I think all entrepreneurs exist with both motivations constantly in flux.

------
cwilbur
Neither. Hope that I can build a career that doesn't suck.

I'm not in this to cash in the company. I'm in this to build a company I want
to work for. Maybe that counts as "joy of victory."

I'm not afraid of failure; the last time I tried this, I failed. I'm being
smarter about it this time.

------
mattjaynes
When I ask myself that question, the only thing that comes to mind is freedom.
So I guess a bit of both - joy of secured freedom (a profitable company) and
fear of losing my freedom (having to get an office job again).

After experiencing the freedom of working exactly the way I want to (through
the night, sleep during day, days off if I need them), it feels me with huge
dread to think of going back to answering to a 'boss'. Ugh.

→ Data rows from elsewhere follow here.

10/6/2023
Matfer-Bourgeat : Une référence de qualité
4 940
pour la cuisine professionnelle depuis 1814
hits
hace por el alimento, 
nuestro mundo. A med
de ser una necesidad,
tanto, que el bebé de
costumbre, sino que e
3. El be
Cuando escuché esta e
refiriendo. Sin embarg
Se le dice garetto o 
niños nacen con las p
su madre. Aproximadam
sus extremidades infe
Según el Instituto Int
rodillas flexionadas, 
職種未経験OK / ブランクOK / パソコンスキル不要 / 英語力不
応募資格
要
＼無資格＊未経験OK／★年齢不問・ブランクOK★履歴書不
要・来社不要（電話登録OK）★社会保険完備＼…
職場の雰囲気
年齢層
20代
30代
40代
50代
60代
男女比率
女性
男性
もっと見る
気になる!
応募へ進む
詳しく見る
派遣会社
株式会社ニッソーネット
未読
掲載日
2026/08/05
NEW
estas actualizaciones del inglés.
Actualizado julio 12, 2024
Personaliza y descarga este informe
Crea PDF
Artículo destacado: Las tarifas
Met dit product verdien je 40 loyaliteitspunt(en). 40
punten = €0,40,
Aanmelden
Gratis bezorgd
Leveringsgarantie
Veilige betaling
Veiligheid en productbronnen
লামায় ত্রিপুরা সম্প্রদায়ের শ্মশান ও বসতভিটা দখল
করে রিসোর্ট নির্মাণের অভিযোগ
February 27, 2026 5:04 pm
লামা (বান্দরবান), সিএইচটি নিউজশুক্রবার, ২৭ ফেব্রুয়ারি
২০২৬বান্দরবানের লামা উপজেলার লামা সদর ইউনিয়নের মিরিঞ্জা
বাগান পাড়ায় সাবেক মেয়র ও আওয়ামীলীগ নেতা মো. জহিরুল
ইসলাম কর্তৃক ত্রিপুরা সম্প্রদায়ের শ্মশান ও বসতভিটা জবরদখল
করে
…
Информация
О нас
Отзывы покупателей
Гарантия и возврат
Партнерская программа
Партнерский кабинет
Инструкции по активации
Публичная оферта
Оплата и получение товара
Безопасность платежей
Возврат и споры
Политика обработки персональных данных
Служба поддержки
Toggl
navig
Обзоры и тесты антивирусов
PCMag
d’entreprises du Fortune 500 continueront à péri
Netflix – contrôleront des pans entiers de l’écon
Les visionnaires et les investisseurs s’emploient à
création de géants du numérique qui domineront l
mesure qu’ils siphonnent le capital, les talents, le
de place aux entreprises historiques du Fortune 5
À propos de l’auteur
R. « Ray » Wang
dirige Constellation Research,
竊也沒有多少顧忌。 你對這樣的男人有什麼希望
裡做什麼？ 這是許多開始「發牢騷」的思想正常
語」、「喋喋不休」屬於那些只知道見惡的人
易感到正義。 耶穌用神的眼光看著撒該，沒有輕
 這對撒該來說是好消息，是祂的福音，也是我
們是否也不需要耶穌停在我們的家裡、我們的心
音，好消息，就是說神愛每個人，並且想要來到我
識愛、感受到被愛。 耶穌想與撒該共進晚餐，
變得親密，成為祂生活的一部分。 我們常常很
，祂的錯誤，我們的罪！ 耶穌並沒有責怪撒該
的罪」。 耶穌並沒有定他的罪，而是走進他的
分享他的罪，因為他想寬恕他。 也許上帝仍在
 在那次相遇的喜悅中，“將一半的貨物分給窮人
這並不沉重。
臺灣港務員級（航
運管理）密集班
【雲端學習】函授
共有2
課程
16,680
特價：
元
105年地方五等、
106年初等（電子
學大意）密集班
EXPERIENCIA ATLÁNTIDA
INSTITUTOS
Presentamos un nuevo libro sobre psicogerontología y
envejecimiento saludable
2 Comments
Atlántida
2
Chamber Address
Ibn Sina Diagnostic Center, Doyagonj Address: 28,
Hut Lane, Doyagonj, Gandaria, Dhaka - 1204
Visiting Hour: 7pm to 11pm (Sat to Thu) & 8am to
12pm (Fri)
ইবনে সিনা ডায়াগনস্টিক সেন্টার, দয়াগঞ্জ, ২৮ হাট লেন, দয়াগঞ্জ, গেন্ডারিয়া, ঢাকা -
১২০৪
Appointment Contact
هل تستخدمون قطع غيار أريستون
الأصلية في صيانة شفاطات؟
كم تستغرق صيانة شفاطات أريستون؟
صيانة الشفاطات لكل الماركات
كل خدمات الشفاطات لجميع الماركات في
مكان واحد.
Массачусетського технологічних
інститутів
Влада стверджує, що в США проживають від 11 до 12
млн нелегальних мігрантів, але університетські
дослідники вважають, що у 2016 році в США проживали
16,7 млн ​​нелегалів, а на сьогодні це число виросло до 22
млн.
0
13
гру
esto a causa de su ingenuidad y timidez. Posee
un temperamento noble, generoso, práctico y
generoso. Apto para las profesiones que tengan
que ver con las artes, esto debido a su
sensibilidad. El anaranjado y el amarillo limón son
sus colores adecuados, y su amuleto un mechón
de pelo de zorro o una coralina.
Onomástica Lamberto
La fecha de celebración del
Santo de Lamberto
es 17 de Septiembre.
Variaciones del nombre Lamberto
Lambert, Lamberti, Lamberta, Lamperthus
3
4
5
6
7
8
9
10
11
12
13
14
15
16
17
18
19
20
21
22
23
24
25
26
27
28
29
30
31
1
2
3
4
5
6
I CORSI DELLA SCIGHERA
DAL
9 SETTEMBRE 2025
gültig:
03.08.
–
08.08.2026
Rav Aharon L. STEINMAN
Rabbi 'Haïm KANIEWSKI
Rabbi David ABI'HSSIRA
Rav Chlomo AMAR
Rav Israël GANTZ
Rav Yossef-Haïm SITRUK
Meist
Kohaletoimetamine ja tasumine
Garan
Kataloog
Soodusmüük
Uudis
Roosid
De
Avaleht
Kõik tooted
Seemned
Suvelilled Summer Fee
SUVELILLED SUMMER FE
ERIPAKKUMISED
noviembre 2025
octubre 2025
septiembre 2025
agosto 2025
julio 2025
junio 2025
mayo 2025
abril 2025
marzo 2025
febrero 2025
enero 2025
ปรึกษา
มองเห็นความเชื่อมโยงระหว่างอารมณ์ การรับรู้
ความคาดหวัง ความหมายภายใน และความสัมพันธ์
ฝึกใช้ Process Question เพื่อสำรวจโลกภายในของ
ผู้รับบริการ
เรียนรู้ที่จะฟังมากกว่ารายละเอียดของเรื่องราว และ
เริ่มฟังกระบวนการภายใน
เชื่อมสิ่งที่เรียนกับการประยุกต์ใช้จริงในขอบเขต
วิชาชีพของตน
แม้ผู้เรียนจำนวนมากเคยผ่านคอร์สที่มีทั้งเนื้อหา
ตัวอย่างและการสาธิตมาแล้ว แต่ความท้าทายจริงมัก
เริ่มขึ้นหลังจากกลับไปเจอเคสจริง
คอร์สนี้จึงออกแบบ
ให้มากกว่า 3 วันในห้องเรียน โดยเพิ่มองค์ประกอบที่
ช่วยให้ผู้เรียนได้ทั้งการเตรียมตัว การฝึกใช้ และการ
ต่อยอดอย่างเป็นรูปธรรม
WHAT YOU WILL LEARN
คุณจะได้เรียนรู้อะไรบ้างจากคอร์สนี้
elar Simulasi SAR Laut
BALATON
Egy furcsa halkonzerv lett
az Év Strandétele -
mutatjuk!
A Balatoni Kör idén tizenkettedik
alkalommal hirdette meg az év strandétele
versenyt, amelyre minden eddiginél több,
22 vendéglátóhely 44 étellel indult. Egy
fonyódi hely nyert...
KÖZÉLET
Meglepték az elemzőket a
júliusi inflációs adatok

So I guess I'm more heavily weighted in the fear of losing my current freedom.

------
johnm
"All of the above and more".

IMHO, it's much more critical a question as to how one deals with the
pressures that come up over time. I.e., do one's anxieties drive dysfunctional
behavior -- is the stress used as an excuse to assuage one's own anxiety to
the detriment of the play or is it used as indicators of factors that need to
be addressed or what?

------
omouse
Ugh, I just lost my comment when I upvoted a comment.

...I'm driven by the joy of creating something that I can use on a daily
basis. Also a bit of a fear that I'll look like an idiot when I've already
told 15-25 people about what I'm working on. And now I've gone and told all of
news.YC. Crap...I guess I should get back to work then :P

------
gyro_robo
4 comments and 2 points? C'mon, people, don't forget to vote up the _article_
so other people see it. The top comment has 5 points, which is what the
article should have, if it's worth commenting on!